:: TEXT PROVIDED ::

The old assumption was that building was expensive, so teams needed to validate as much as possible before they started. As the cost of creating a first version falls, there are more situations where the faster path is to build, test and learn. This doesn't mean teams should build everything. It means the economics of learning have changed. Rather than spending weeks debating whether an idea deserves to exist, teams can often answer that question by putting a simple version in front of real users.
Behaviour over stated preference
For questions about user behaviour, this changes the way teams can learn. If we want to know whether customers will use a new self-service feature, for example, we can increasingly test that behaviour through a controlled release rather than relying on what people say they might do. When the question is about behaviour, real usage often tells us more than predictions about future behaviour.
That does not make research less important. Understanding why people behave as they do, what problems they are solving and whether they would pay for something still requires proper investigation. Some decisions should never be tested directly with users, however easy experimentation becomes.
The difference is that building something to learn from is no longer as expensive as it once was. In many cases, the question is no longer "should we build this to test it?" but "what would we learn if we did?"
The harder job is deciding what not to build
This is one of the biggest changes AI brings to product development. It shortens the distance between an idea, a real user interaction and a decision. But as that distance gets shorter, choosing the right direction becomes even more important.
The risk was never simply that teams could not build quickly enough. The bigger risk is building the wrong thing efficiently and AI makes that easier to do faster than before. The constraint has shifted from construction to judgement.
When it becomes easier to add features, the challenge is knowing which ones are worth building. Great products aren't defined by how much they contain, but by how well they solve a meaningful problem.
Where roles blur and where they shouldn't
AI is also changing how product teams work together. Product managers can explore ideas and create early versions without always waiting for a full development cycle. Designers can test concepts through working experiences rather than static screens. Engineers can validate approaches earlier in the process.

:::

## TASK OBJECTIVE
Print the entire product development text word for word, changing nothing.

:: EXTRACTED DATA ::

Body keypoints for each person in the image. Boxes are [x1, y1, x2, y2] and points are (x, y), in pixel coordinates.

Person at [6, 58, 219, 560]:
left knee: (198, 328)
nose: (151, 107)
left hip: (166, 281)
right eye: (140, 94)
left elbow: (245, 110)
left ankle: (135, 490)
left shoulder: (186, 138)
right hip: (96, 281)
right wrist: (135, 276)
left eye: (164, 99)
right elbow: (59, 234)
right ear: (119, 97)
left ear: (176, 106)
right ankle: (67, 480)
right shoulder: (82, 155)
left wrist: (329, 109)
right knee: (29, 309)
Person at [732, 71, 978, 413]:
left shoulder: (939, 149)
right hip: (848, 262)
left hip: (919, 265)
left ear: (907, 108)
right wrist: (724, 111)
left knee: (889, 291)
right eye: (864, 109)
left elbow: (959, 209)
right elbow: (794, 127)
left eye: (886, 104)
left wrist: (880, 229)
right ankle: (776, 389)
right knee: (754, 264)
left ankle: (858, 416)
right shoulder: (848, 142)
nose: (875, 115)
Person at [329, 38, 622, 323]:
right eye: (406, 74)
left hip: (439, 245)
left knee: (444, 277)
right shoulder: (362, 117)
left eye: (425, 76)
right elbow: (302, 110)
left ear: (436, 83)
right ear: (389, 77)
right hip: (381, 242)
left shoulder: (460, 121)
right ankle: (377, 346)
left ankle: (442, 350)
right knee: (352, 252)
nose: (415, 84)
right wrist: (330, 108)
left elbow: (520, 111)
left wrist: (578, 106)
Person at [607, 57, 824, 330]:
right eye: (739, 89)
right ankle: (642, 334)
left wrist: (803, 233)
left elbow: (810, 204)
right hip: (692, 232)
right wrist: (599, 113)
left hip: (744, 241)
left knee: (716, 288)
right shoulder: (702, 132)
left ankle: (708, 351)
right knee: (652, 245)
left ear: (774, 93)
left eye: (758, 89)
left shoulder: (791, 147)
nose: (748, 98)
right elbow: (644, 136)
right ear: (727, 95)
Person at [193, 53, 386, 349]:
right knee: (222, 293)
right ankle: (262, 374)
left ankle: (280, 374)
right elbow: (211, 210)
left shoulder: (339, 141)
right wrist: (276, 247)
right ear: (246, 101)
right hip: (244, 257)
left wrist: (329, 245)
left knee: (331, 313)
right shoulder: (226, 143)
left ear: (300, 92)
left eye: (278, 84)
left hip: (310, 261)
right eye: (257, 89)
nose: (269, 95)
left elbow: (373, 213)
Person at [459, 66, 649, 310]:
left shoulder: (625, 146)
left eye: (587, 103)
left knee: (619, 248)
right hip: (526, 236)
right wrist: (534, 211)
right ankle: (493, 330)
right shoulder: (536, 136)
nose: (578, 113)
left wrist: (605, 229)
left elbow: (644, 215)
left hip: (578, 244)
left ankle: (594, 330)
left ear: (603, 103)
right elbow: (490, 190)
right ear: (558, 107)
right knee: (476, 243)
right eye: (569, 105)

:::

## WORKED SOLUTION
The old assumption was that building was expensive, so teams needed to validate as much as possible before they started. As the cost of creating a first version falls, there are more situations where the faster path is to build, test and learn. This doesn't mean teams should build everything. It means the economics of learning have changed. Rather than spending weeks debating whether an idea deserves to exist, teams can often answer that question by putting a simple version in front of real users.
Behaviour over stated preference
For questions about user behaviour, this changes the way teams can learn. If we want to know whether customers will use a new self-service feature, for example, we can increasingly test that behaviour through a controlled release rather than relying on what people say they might do. When the question is about behaviour, real usage often tells us more than predictions about future behaviour.
That does not make research less important. Understanding why people behave as they do, what problems they are solving and whether they would pay for something still requires proper investigation. Some decisions should never be tested directly with users, however easy experimentation becomes.
The difference is that building something to learn from is no longer as expensive as it once was. In many cases, the question is no longer "should we build this to test it?" but "what would we learn if we did?"
The harder job is deciding what not to build
This is one of the biggest changes AI brings to product development. It shortens the distance between an idea, a real user interaction and a decision. But as that distance gets shorter, choosing the right direction becomes even more important.
The risk was never simply that teams could not build quickly enough. The bigger risk is building the wrong thing efficiently and AI makes that easier to do faster than before. The constraint has shifted from construction to judgement.
When it becomes easier to add features, the challenge is knowing which ones are worth building. Great products aren't defined by how much they contain, but by how well they solve a meaningful problem.
Where roles blur and where they shouldn't
AI is also changing how product teams work together. Product managers can explore ideas and create early versions without always waiting for a full development cycle. Designers can test concepts through working experiences rather than static screens. Engineers can validate approaches earlier in the process.